Dipl.-Finanzwirt Helmut Bur
Leitsatz
Werden im Arbeitszimmer lediglich unterstützende Tätigkeiten (Planung und Organisation von Beratungsterminen und Auswertung der im Außendienst erhaltenen Informationen und Daten) für eine Außendiensttätigkeit vorgenommen, liegt der Mittelpunkt der Tätigkeit eines Fütterungsberaters und Leistungsoberprüfers nicht im häuslichen Arbeitszimmer.
Sachverhalt
Als Fütterungsberater betreut der Steuerpflichtige ca. 60 bei seinem Arbeitgeber angeschlossene milchviehhaltende Betriebe. Im Rahmen seiner nichtselbständigen Tätigkeit nutzte er ein 18,9 qm großes Arbeitszimmer, das sich in der von ihm bewohnten Erdgeschosswohnung seines Privathauses befindet. In diesem Arbeitszimmer befinden sich neben dem Computer, Drucker und dem Telefaxgerät die Arbeitsgeräte, die der Steuerpflichtige bei seiner Tätigkeit in den Kuhställen der Landwirte benötigt. Im Rahmen seiner Angestelltentätigkeit hat der Steuerpflichtige im Streitjahr mit seinem Privat-Fahrzeug 15.192 km zurückgelegt und war an 93 Tagen mehr als acht Stunden von zu Hause abwesend. Das Finanzamt berücksichtigte die Aufwendungen für das Arbeitszimmer nur bis zum Höchstbetrag von 1.200 EUR, weil ihm für die berufliche Tätigkeit kein anderer Arbeitsplatz zur Verfügung steht, das Arbeitszimmer allerdings nicht den Mittelpunkt der gesamten beruflichen Tätigkeit bildet.
Entscheidung
Die Klage wurde als unbegründet abgewiesen. Das häusliche Arbeitszimmer eines Steuerpflichtigen, der seine berufliche Tätigkeit teilweise in seinem Arbeitszimmer und teilweise außer Haus ausübt, ist "Mittelpunkt" i.S. von § 4 Abs. 5 Satz 1 Nr. 6b Satz 3 Halbsatz 2 EStG, wenn der Steuerpflichtige im Arbeitszimmer diejenigen Handlungen vornimmt und Leistungen erbringt, die für den konkret ausgeübten Beruf wesentlich und prägend sind. Nach Auffassung des FG ist die berufliche Betätigung des Steuerpflichtigen in inhaltlicher Sicht wesentlich durch den Außendienst geprägt. Die für den Beruf des Steuerpflichtigen als Fütterungsberater und Leistungsoberprüfer relevanten Tätigkeiten liegen nach Überzeugung des FG unzweifelhaft in der Außendiensttätigkeit bei den milchviehhaltenden Landwirten, weshalb das FG hierin den Kernbereich und den Schwerpunkt der beruflichen Tätigkeit des Steuerpflichtigen als Fütterungsberater sieht. So erfolgt die - den Beruf wesentlich prägende - Datenerhebung, die Voraussetzung für die später nachbereitende Datenverarbeitung im Arbeitszimmer ist, ausschließlich in Kuhställen bzw. Futtersilos der Landwirte. Darüber hinaus geht das FG davon aus, dass die Beratung der Landwirte vor Ort, d.h. bei Betriebsbesuchen wesentlich für die Tätigkeit als Fütterungsberater und Leistungsoberprüfer ist.

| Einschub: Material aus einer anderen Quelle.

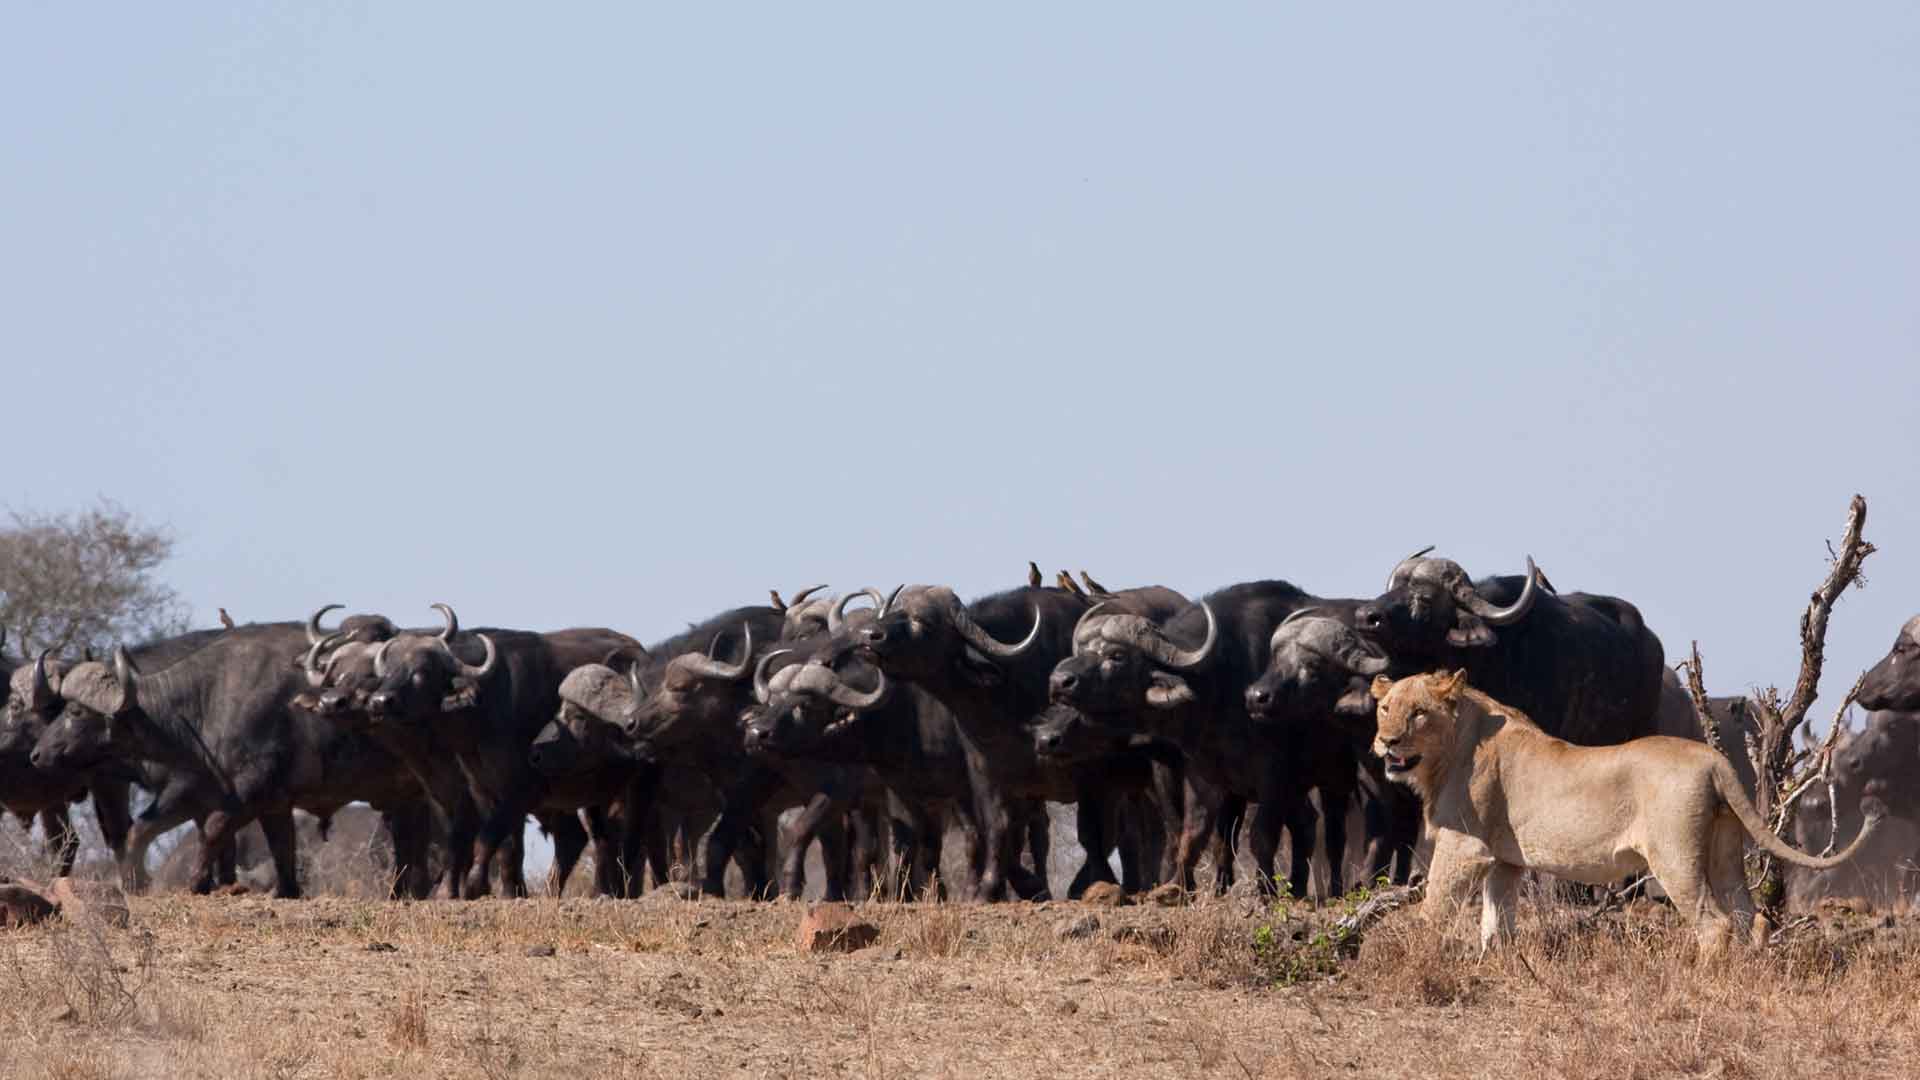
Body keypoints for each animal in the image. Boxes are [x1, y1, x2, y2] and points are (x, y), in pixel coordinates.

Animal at [1369, 669, 1887, 955]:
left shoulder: (1465, 845)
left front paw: (1417, 957)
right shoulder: (1505, 860)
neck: (1447, 753)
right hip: (1723, 850)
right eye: (1386, 708)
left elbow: (1434, 908)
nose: (1386, 742)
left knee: (1713, 924)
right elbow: (1498, 923)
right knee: (1748, 916)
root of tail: (1713, 759)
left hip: (1674, 855)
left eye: (1418, 713)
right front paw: (1495, 964)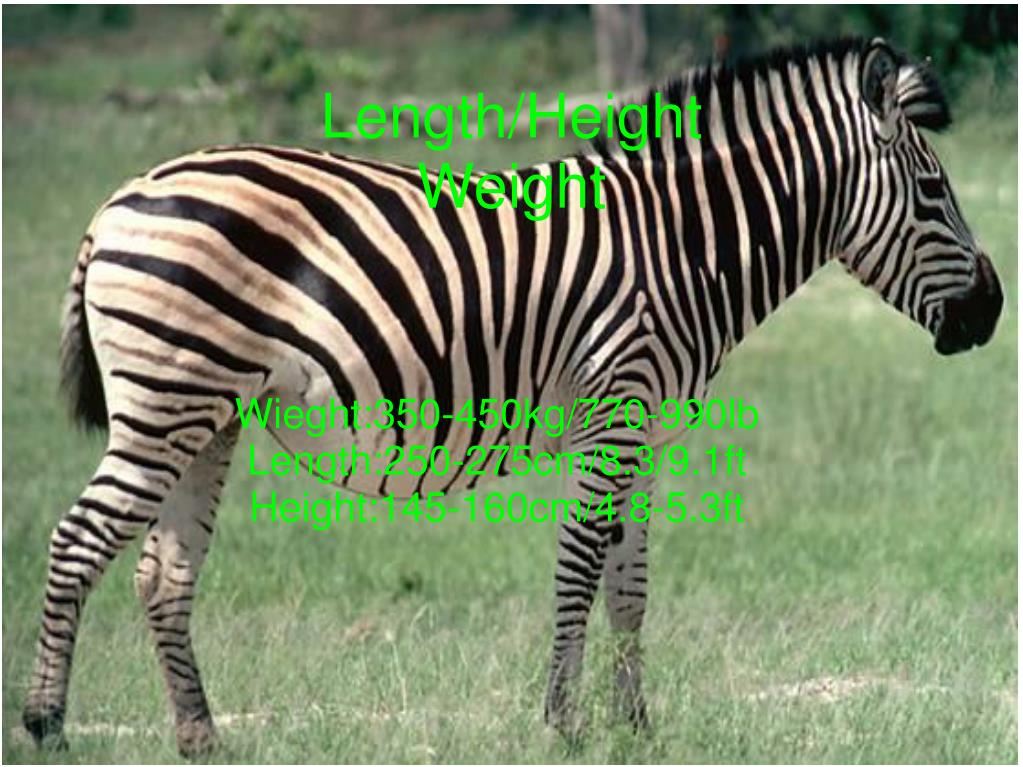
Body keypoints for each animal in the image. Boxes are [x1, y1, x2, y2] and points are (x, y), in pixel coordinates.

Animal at [24, 37, 1002, 755]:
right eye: (931, 192)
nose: (991, 310)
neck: (681, 245)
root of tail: (118, 200)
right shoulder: (614, 407)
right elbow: (577, 561)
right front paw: (563, 724)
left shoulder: (643, 430)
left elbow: (630, 584)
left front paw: (635, 728)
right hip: (165, 401)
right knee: (77, 542)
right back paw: (47, 725)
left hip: (208, 415)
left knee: (162, 571)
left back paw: (201, 737)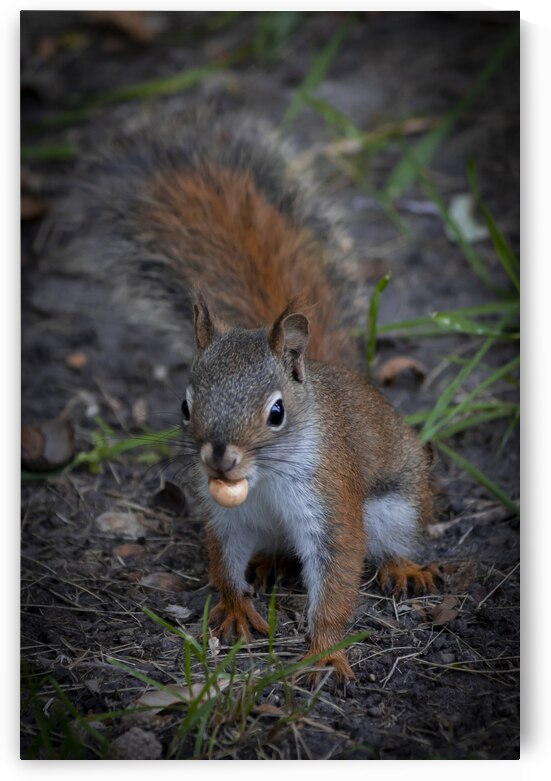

Demgegenüber sieht das FG die im Arbeitszimmer vom Steuerpflichtigen erbrachten Tätigkeiten (Planung und Organisation von Besprechungs- und Beratungsterminen, Auswertung der Daten und Informationen sowie Datenweitergabe an den Arbeitgeber) nur als nachrangig an.
Hinweis
Aufwendungen für ein häusliches Arbeitszimmer sind nur dann der Höhe nach unbeschränkt abzugsfähig, wenn für die betriebliche oder berufliche Tätigkeit kein anderer Arbeitsplatz zur Verfügung steht und das Arbeitszimmer den Mittelpunkt der gesamten betrieblichen und beruflichen Tätigkeit bildet. Der "Mittelpunkt" bestimmt sich nach dem inhaltlichen (qualitativen) Schwerpunkt der beruflichen Betätigung des Steuerpflichtigen. Wo er liegt, kann nur im Wege einer umfassenden Wertung der Gesamttätigkeit festgestellt werden. Qualitativ liegt der Schwerpunkt einer Betätigung dort, wo der Steuerpflichtige die Handlungen vornimmt und Leistungen erbringt, die für den konkret ausgeübten Beruf wesentlich und prägend sind. Dem zeitlichen (quantitativen) Umfang der Nutzung des häuslichen Arbeitszimmers kommt dabei lediglich eine indizielle Bedeutung zu. Aus diesem Grund schließt das zeitliche Überwiegen der außerhalb des häuslichen Arbeitszimmers ausgeübten Tätigkeit einen unbeschränkten Abzug der Aufwendungen für das häusliche Arbeitszimmer ebenso wenig aus wie ein zeitliches Überwiegen der Tätigkeit im Arbeitszimmer dieses bereits zum Mittelpunkt der gesamten betrieblichen und beruflichen Betätigung macht. Dient die Tätigkeit im häuslichen Arbeitszimmer lediglich der Vor- bzw. Nachbereitung und der Unterstützung der eigentlichen Tätigkeit, die außer Haus verrichtet wird, ist das häusliche Arbeitszimmer nicht Tätigkeitsmittelpunkt.